WORK TASK —
Only the lines from the one bearing "optymalnego rozwiązania." through the end of the entries should be output, exactly as they stand, and pictures should be skipped.

DATA IN THIS EXERCISE —
=== Section Start ===
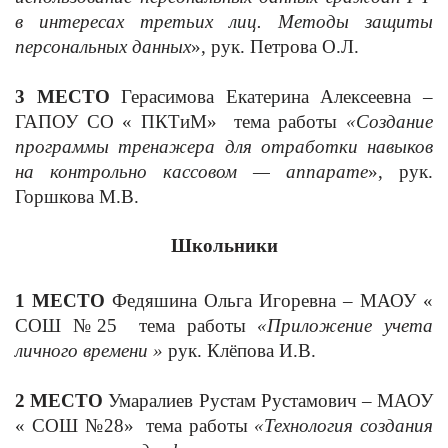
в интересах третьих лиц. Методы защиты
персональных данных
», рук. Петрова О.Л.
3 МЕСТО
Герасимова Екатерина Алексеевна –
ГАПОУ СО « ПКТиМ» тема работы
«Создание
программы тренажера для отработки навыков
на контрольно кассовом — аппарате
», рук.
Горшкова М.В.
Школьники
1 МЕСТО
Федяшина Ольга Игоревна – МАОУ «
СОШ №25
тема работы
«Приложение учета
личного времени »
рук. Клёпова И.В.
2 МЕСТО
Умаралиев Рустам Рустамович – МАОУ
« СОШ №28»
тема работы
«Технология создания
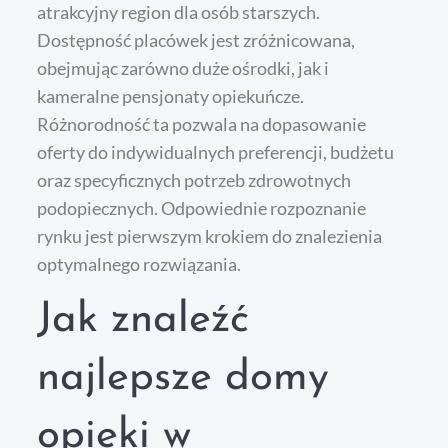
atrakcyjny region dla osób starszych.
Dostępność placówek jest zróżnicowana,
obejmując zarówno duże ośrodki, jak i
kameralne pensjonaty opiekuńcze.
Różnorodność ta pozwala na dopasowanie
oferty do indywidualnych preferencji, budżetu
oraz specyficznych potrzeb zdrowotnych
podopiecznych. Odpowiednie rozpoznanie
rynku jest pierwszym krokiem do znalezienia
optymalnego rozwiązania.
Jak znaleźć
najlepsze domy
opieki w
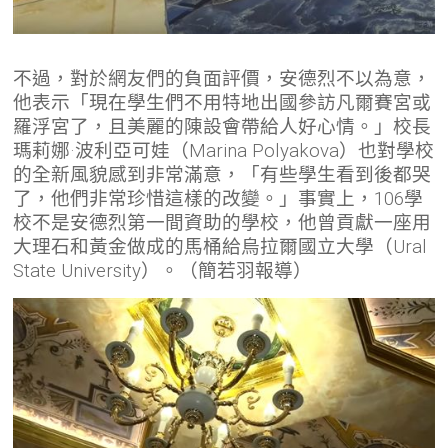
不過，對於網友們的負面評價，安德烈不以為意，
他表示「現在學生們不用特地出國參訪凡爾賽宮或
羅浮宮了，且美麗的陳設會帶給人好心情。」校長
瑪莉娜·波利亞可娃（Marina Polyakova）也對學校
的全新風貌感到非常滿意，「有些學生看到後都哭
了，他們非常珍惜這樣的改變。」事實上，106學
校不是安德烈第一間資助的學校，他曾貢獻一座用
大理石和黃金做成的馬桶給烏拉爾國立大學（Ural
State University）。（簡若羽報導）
=== Section End ===
RESPONSE BOX —
optymalnego rozwiązania.
Jak znaleźć
najlepsze domy
opieki w
不過，對於網友們的負面評價，安德烈不以為意，
他表示「現在學生們不用特地出國參訪凡爾賽宮或
羅浮宮了，且美麗的陳設會帶給人好心情。」校長
瑪莉娜·波利亞可娃（Marina Polyakova）也對學校
的全新風貌感到非常滿意，「有些學生看到後都哭
了，他們非常珍惜這樣的改變。」事實上，106學
校不是安德烈第一間資助的學校，他曾貢獻一座用
大理石和黃金做成的馬桶給烏拉爾國立大學（Ural
State University）。（簡若羽報導）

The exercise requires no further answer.